#### [Excerpt to read]
BillytheKidphoto
© Frank AbramsHistorians believe the photo shows Billy the Kid (second from left) and Pat Garrett (far right).
A photo discovered by a US lawyer at a flea market may be a rare image of Wild West outlaw Billy the Kid and could be worth millions, experts have said.

Frank Abrams bought the tintype photo in North Carolina for $10 (£7) and put it up in the guest room of his home. He consulted experts after watching a TV programme about the discovery of another photo of Billy the Kid. Historians told Mr Abrams his photo may show the outlaw with his future killer.

Mr Abrams, a criminal defence lawyer, bought the tintype photo - which is an image produced on a thin sheet of metal - at a flea market near the city of Asheville in 2011.

Airbnb room photo

He told BBC News he decided to have it analysed by experts at the Billy the Kid museum in New Mexico after watching a programme in 2015 about a newly found photo of the gunslinger playing croquet. The croquet photo had been valued at around $5m.

Mr Abrams came to suspect that one of the five men pictured in his tintype image was Patrick Floyd Garrett. Garrett and Billy the Kid were said to have been close friends until Garrett became sheriff of Lincoln County, New Mexico. Sheriff Garrett is remembered for gunning down the outlaw in 1881.

Mr Abrams said his photo - which is dated 2 August 1880 - hung for several years on the wall of a spare room in his home that he rented out through Airbnb. "If I had known it was one of the most famous photos in history, I would have charged more for the room," he laughed.

Forensic expert

Mr Abrams enlisted Robert Stahl, professor emeritus at Arizona State University, as well as several other forensic experts, to identify whether his image did indeed show Sheriff Garrett and Billy the Kid.

William Dunniway, a tintype expert, told the New York Times the photo was probably taken between 1875-80. Mr Dunniway worked with Los Angeles forensic video expert Kent Gibson to investigate the picture. Mr Gibson used facial recognition software to conclude it was most likely a photo of Billy the Kid and Sheriff Garrett.

A handwriting expert in Texas compared a signature from Sheriff Garrett on the photo with 10 documents that included his handwriting. He found a match, the Associated Press news agency reported.

Although experts say the photo may be worth millions of dollars, Mr Abrams says he is no rush to sell it. "I've never put a price on it," he said in a telephone interview with BBC News. "My interest is in the history," he added.

The image that experts say shows Billy the Kid playing croquet was bought in 2010 for $2 from a junk shop in Fresno, California.

The only other authenticated portrait of the gunslinger sold for $2.3m in 2011 at an auction in Denver, Colorado. That tintype depicts the gunfighter in rumpled clothes and a hat, gazing at the camera and holding a Winchester rifle.

The outlaw - who was born Henry McCarty but later took the alias William Bonney - was reputedly born in New York. He is thought to have moved to Colorado with his mother and brothers when his father died.

The gunslinger fell into a career of thievery and lawlessness and was hunted across the southern US states and northern Mexico. He is widely thought to have killed 21 people, though some sources put the figure as high as 27. Billy the Kid was captured and sentenced to hang for the 1878 murder of a county sheriff.

He escaped, only to be hunted down and killed by Sheriff Garrett on 14 July 1881.

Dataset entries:
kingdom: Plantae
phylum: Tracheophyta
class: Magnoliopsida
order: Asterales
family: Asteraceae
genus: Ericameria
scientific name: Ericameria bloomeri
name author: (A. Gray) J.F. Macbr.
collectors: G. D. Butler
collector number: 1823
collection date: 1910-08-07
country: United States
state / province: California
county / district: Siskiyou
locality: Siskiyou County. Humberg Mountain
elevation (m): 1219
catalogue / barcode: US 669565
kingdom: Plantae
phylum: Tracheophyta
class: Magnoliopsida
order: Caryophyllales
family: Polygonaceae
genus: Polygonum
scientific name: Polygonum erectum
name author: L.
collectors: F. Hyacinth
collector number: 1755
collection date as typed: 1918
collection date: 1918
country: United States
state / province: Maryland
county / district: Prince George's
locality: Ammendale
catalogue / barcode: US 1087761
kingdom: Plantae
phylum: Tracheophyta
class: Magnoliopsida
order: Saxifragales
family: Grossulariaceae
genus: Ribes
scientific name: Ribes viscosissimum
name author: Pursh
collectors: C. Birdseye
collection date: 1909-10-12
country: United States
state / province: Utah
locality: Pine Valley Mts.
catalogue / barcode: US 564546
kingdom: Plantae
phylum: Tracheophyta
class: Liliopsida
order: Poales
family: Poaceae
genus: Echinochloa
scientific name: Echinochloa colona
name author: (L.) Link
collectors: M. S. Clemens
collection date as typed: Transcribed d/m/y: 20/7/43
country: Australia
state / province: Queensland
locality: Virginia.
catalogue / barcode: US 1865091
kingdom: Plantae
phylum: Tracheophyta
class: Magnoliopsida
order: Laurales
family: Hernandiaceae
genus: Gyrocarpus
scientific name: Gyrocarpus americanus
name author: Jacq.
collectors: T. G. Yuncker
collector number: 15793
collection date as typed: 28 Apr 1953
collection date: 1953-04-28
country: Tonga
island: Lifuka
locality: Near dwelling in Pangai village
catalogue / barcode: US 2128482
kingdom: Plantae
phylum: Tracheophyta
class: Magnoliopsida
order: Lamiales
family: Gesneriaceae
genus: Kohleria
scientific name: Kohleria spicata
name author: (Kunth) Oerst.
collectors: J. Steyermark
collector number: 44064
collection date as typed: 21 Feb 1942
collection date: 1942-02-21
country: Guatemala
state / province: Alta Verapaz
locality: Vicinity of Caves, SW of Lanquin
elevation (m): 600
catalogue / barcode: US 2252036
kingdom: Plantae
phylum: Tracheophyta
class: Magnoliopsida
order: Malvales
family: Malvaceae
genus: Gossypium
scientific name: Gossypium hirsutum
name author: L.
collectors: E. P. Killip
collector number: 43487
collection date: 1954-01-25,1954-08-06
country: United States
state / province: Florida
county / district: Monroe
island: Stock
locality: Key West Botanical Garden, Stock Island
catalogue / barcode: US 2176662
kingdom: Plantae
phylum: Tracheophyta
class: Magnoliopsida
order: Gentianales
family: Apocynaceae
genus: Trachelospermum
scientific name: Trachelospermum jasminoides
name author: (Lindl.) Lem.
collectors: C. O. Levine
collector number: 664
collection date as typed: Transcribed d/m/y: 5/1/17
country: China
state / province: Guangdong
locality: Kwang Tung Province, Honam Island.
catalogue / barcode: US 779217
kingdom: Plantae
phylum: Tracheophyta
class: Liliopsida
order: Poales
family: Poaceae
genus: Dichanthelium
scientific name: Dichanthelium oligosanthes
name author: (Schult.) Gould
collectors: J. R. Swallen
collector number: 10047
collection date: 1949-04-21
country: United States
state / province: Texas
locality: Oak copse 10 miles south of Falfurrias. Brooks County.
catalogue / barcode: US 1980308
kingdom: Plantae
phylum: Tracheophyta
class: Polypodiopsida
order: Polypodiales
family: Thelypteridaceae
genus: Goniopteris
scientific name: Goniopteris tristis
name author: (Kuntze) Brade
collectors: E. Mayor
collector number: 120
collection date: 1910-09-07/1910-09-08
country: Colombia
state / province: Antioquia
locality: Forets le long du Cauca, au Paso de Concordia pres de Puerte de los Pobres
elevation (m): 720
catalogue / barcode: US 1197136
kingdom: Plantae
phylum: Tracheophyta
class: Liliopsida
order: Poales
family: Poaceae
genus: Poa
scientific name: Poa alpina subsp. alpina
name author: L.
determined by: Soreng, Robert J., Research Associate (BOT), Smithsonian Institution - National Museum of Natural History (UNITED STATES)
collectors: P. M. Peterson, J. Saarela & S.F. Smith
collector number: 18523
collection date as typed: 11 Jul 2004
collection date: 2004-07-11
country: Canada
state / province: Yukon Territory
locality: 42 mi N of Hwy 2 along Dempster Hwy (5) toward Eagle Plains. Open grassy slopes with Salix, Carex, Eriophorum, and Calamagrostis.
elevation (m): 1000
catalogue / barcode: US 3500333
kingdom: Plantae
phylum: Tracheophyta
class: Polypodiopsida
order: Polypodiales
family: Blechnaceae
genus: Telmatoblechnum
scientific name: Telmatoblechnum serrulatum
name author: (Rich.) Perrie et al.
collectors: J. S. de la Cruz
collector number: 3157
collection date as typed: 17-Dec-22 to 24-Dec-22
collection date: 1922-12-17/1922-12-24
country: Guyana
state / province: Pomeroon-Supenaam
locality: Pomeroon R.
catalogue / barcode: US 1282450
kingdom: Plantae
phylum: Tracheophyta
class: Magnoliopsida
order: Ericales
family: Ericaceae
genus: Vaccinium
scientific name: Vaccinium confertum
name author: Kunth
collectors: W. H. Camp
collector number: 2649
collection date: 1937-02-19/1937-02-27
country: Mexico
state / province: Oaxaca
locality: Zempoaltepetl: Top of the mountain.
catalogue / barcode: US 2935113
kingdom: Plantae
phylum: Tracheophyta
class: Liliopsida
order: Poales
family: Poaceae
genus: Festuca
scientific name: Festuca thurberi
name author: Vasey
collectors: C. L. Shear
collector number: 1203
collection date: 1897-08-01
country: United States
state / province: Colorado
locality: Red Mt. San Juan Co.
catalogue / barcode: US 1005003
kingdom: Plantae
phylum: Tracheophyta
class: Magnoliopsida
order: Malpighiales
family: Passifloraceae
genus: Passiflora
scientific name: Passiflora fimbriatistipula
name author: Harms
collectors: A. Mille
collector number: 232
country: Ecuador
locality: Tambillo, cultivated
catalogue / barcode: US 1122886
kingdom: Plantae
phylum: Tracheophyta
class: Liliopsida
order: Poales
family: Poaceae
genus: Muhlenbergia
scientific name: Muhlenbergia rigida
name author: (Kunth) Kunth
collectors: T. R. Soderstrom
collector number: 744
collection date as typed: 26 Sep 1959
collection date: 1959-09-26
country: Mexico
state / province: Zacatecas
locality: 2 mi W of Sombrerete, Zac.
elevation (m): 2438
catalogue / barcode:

#### [Instructions]
- A) Extract the passage of the article on the Billy the Kid photo starting with "A photo discovered" and going on through "Asheville in 2011.".
- B) For each statement, say yes or no to whether it agrees with the article on the Billy the Kid photo, and quote the words of the article that decide it. (i) Frank Abrams paid $10 for the tintype in North Carolina. (ii) The croquet photo came from a junk shop in Denver. (iii) The handwriting expert compared Sheriff Garrett's signature on the photo with 10 documents.
You can do this work without the dataset entries.

#### [Answers for each item]
- A)
A photo discovered by a US lawyer at a flea market may be a rare image of Wild West outlaw Billy the Kid and could be worth millions, experts have said.

Frank Abrams bought the tintype photo in North Carolina for $10 (£7) and put it up in the guest room of his home. He consulted experts after watching a TV programme about the discovery of another photo of Billy the Kid. Historians told Mr Abrams his photo may show the outlaw with his future killer.

Mr Abrams, a criminal defence lawyer, bought the tintype photo - which is an image produced on a thin sheet of metal - at a flea market near the city of Asheville in 2011.

- B)
(i) Yes: "Frank Abrams bought the tintype photo in North Carolina for $10 (£7)"
(ii) No: "bought in 2010 for $2 from a junk shop in Fresno, California"
(iii) Yes: "compared a signature from Sheriff Garrett on the photo with 10 documents that included his handwriting"